The Kingdom's navy headed by Admiral Nicholas, plus the Keshians and Quegans duped into attacking the fleet ends up destroying a quarter of the fleet, but Nicholas is fatally shot by an arrow. Krondor's harbour is blown up by the Pantathians, and the palace is soon destroyed resulting in Knight-Marshal William's death. Duke James conducts the defense of Krondor underground with the Mockers, however he stays behind with Gamina as the explosions consume Krondor. Pug discovers a demon that is possessed by the Saaur's last Loremaster, Hanam. Both of them, Miranda and Macros destroy the rifts that feed the demons into Midkemia and Shila, however Macros sacrifices himself to defeat the demon King Maarg and Hanam dies in the process.

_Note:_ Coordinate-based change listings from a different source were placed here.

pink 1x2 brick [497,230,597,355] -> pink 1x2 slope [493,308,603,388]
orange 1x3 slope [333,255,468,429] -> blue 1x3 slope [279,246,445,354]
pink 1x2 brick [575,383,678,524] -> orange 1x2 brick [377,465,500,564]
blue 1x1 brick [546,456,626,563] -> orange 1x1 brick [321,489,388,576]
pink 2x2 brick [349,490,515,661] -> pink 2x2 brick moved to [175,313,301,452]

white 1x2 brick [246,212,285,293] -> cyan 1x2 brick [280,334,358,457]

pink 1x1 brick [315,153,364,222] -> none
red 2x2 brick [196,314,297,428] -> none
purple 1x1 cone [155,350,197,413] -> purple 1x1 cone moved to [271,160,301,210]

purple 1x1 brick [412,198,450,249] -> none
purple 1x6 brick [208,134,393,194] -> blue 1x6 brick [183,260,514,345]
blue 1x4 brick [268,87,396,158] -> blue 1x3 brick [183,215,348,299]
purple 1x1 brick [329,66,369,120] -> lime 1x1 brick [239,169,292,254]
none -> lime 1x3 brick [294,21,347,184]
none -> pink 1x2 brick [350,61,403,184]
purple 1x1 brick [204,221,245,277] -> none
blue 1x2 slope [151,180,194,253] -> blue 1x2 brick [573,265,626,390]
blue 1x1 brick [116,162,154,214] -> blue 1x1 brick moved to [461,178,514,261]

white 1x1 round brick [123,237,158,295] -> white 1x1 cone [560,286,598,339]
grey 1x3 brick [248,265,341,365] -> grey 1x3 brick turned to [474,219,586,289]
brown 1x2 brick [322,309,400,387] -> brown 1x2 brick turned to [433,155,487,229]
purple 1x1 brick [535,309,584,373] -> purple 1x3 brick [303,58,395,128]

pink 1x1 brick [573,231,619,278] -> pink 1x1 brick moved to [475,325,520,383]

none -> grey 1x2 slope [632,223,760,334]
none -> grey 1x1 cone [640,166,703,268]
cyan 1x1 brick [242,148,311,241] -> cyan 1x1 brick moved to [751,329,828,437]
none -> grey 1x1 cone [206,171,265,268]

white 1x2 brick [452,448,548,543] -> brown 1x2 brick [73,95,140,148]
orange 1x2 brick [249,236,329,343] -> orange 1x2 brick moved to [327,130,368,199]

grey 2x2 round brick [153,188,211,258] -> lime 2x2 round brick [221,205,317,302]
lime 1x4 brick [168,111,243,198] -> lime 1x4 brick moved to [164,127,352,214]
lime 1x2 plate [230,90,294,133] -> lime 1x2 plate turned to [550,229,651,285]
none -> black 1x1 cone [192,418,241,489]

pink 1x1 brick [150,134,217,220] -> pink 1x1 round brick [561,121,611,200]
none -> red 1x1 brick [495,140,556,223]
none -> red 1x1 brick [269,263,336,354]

As Krondor falls, Erik heads the defences in the centre. All consumables and goods of value were destroyed to prevent the enemy from gaining advantage. Every town lent support, yet when it was overrun, it was put to the torch. Finally the Kingdom Army barely holds off at Nightmare Ridge and Darkmoor. Pug and Calis journey to Sethanon, and begins to unlock the Lifestone. The demon Jakan furiously transports himself to Sethanon, while ordering a full scale attack on the Kingdom Army. Jakan appears in the chamber of the Lifestone, but the combined efforts of Tomas, Pug and Miranda destroy Jakan. Eventually the defenses at Nightmare Ridge fail, and the city of Darkmoor is overrun. Just when the citadel of Darkmoor falls, Nakor and a magician from Stardock intervene and use weather magic to create a storm of snow. The last Saaur are relocated to the plateaus northeast of the continent Triaga. The remnants of the Emerald Queen flee to the city of Ylith, where they rewinter and plan to retake the Kingdom.

==Reception==
A Publishers Weekly review called the book's depiction of the fall of Krondor "gripping" but added that it was let down by "a pedestrian use of language and antiquated images of women".